Can the countries on a map be colored with three colors in such a way that no two adjacent countries have the same color?

use P ::= ZZ/(3)[x[1..6]];
define F(X)  return X*(X-1)*(X+1);  enddefine;
VerticesEq := [ F(x[i]) | i in 1..6 ];
edges := [[1,2],[1,3],  [2,3],[2,4],[2,5],  [3,4],[3,6],
          [4,5],[4,6],  [5,6]];
EdgesEq := [ (F(x[edge[1]])-F(x[edge[2]]))/(x[edge[1]]-x[edge[2]])
                  |  edge in edges ];
I := ideal(VerticesEq) + ideal(EdgesEq) + ideal(x[1]-1, x[2]);
ReducedGBasis(I);

[x[2],  x[1] -1,  x[3] +1,  x[4] -1,  x[6],  x[5] +1]

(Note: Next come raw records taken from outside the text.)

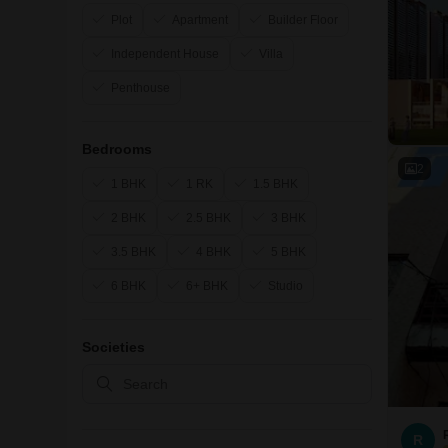
Plot
Apartment
Builder Floor
Independent House
Villa
Penthouse
Bedrooms
2
1 BHK
1 RK
1.5 BHK
2 BHK
2.5 BHK
3 BHK
3.5 BHK
4 BHK
5 BHK
6 BHK
6+ BHK
Studio
Societies
R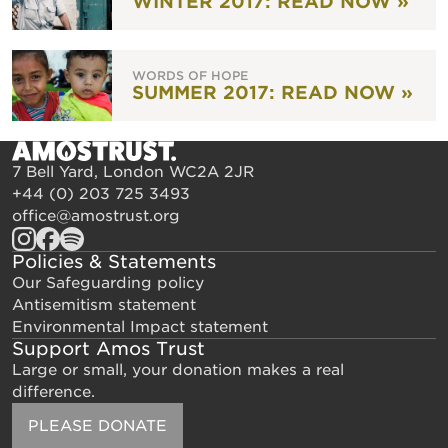
WINTER 2017: READ NOW »
WORDS OF HOPE
SUMMER 2017: READ NOW »
7 Bell Yard, London WC2A 2JR
+44 (0) 203 725 3493
office@amostrust.org
Policies & Statements
Our Safeguarding policy
Antisemitism statement
Environmental Impact statement
Support Amos Trust
Large or small, your donation makes a real
difference.
PLEASE DONATE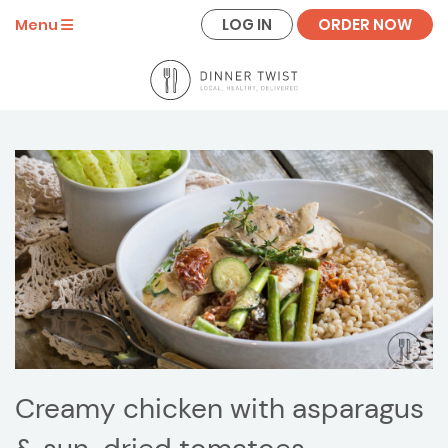
LOG IN
ORDER NOW
Menu
Creamy chicken with asparagus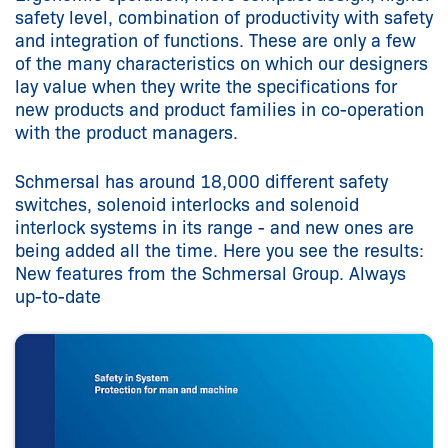
safety level, combination of productivity with safety
and integration of functions. These are only a few
of the many characteristics on which our designers
lay value when they write the specifications for
new products and product families in co-operation
with the product managers.
Schmersal has around 18,000 different safety
switches, solenoid interlocks and solenoid
interlock systems in its range - and new ones are
being added all the time. Here you see the results:
New features from the Schmersal Group. Always
up-to-date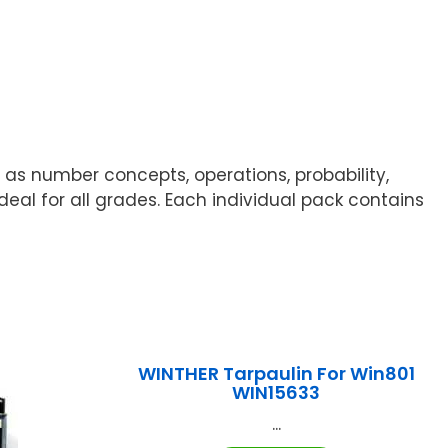
 as number concepts, operations, probability,
deal for all grades. Each individual pack contains
WINTHER Tarpaulin For Win801
WIN15633
...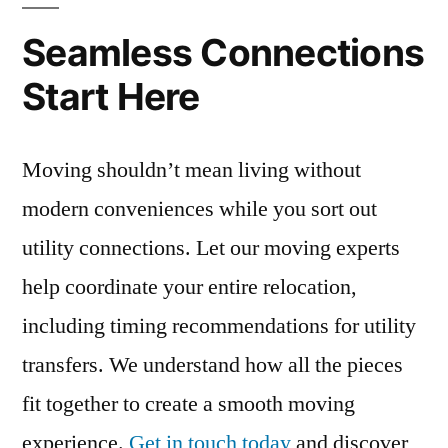
Seamless Connections
Start Here
Moving shouldn’t mean living without
modern conveniences while you sort out
utility connections. Let our moving experts
help coordinate your entire relocation,
including timing recommendations for utility
transfers. We understand how all the pieces
fit together to create a smooth moving
experience.
Get in touch today
and discover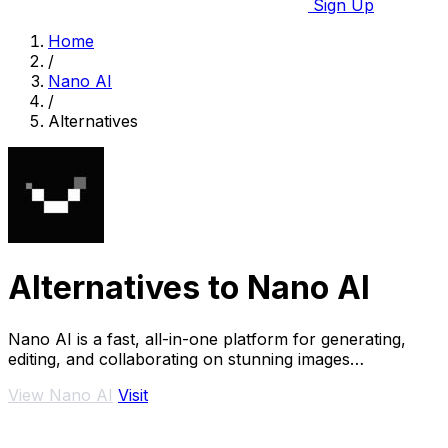
Sign Up
Home
/
Nano AI
/
Alternatives
Alternatives to Nano AI
Nano AI is a fast, all-in-one platform for generating,
editing, and collaborating on stunning images
effortlessly.
View Nano AI
Visit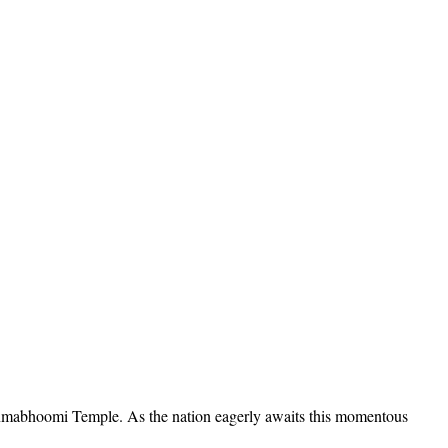
 Janmabhoomi Temple. As the nation eagerly awaits this momentous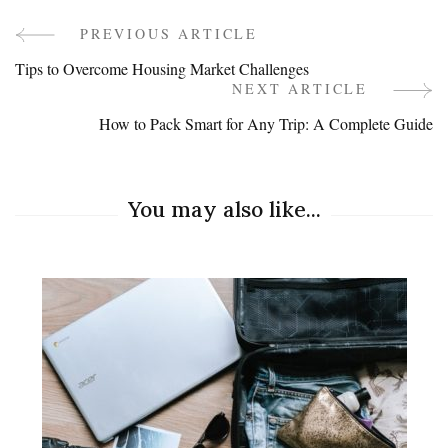
PREVIOUS ARTICLE
Post
Tips to Overcome Housing Market Challenges
Navigation
NEXT ARTICLE
How to Pack Smart for Any Trip: A Complete Guide
You may also like...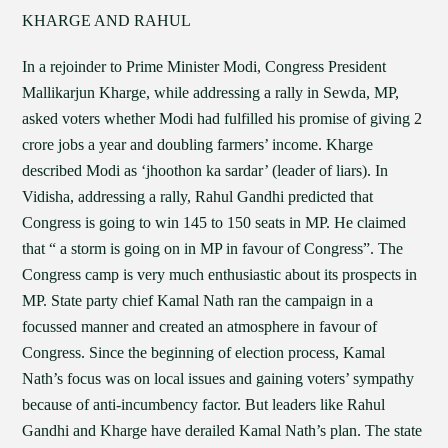
KHARGE AND RAHUL
In a rejoinder to Prime Minister Modi, Congress President
Mallikarjun Kharge, while addressing a rally in Sewda, MP,
asked voters whether Modi had fulfilled his promise of giving 2
crore jobs a year and doubling farmers’ income. Kharge
described Modi as ‘jhoothon ka sardar’ (leader of liars). In
Vidisha, addressing a rally, Rahul Gandhi predicted that
Congress is going to win 145 to 150 seats in MP. He claimed
that “ a storm is going on in MP in favour of Congress”. The
Congress camp is very much enthusiastic about its prospects in
MP. State party chief Kamal Nath ran the campaign in a
focussed manner and created an atmosphere in favour of
Congress. Since the beginning of election process, Kamal
Nath’s focus was on local issues and gaining voters’ sympathy
because of anti-incumbency factor. But leaders like Rahul
Gandhi and Kharge have derailed Kamal Nath’s plan. The state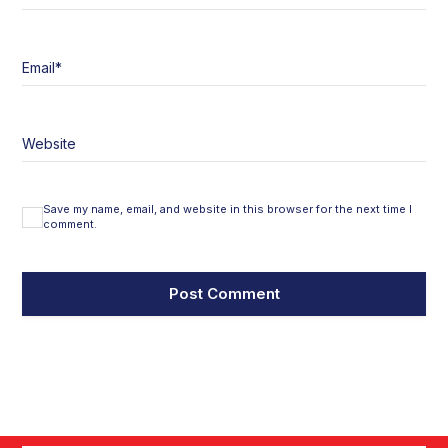
Email
*
Website
Save my name, email, and website in this browser for the next time I
comment.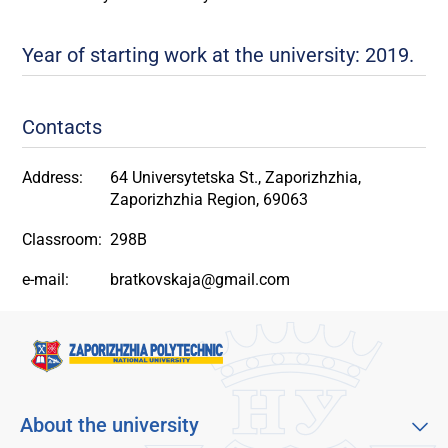
Year of starting work at the university: 2019.
Contacts
Address:
64 Universytetska St., Zaporizhzhia,
Zaporizhzhia Region, 69063
Classroom:
298B
e-mail:
bratkovskaja@gmail.com
About the university
About our university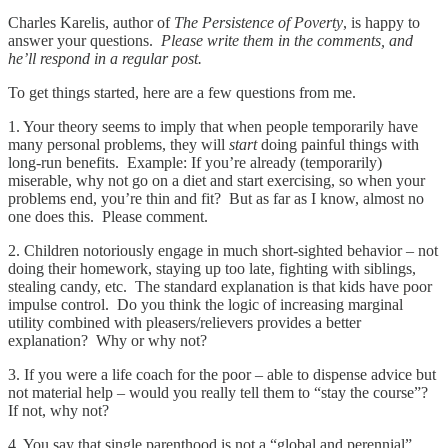
Charles Karelis, author of
The Persistence of Poverty
, is happy to
answer your questions.
Please write them in the comments, and
he’ll respond in a regular post.
To get things started, here are a few questions from me.
1. Your theory seems to imply that when people temporarily have
many personal problems, they will
start
doing painful things with
long-run benefits. Example: If you’re already (temporarily)
miserable, why not go on a diet and start exercising, so when your
problems end, you’re thin and fit? But as far as I know, almost no
one does this. Please comment.
2. Children notoriously engage in much short-sighted behavior – not
doing their homework, staying up too late, fighting with siblings,
stealing candy, etc. The standard explanation is that kids have poor
impulse control. Do you think the logic of increasing marginal
utility combined with pleasers/relievers provides a better
explanation? Why or why not?
3. If you were a life coach for the poor – able to dispense advice but
not material help – would you really tell them to “stay the course”?
If not, why not?
4. You say that single parenthood is not a “global and perennial”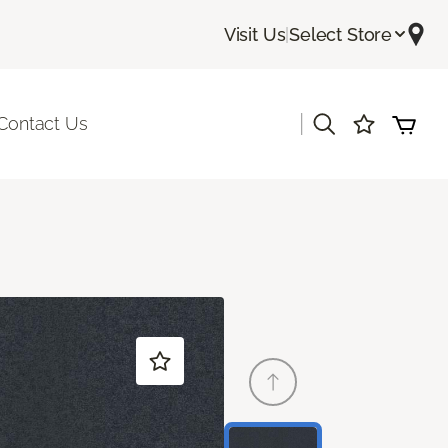
Visit Us
|
Select Store
|
Contact Us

The interpretation is that there is indeed a coloring in this case. For instance, if 0 means blue, 1 means red, and -1 means green, we get [country 1 = red; country 2 = blue; country 3 = green; country 4 = red; country 5 = green; country 6 = blue]

Heron's Formula

Is it possible to express the area of a triangle as a function of the length of its sides?

use QQ[x[1..2],y,a,b,c,s];
A := [x[1], 0];
B := [x[2], 0];
C := [ 0,   y];
Hp := ideal(a^2 - (x[2]^2+y^2),  b^2 - (x[1]^2+y^2),
            c   - (x[2]-x[1]),   2*s - c*y);
E := elim(x[1]..y, Hp);
f := monic(gens(E)[1]);
f;

a^4 -2*a^2*b^2 +b^4 -2*a^2*c^2 -2*b^2*c^2 +c^4 +16*s^2

factor(f - 16*s^2);

record[
  RemainingFactor := 1,
  factors := [a +b -c,  a -b +c,  a +b +c,  a -b -c],
  multiplicities := [1,  1,  1,  1]
]

The interpretation is that we have s^2 = -(1/16)(a+b+c)(a+b-c)(a-b+c)(a-b-c). This means that the square of the area of a triangle with sides a, b, c is p(p-a)(p-b)(p-c) where p = 1/2(a+b+c) is the semiperimeter. Hence the answer is YES.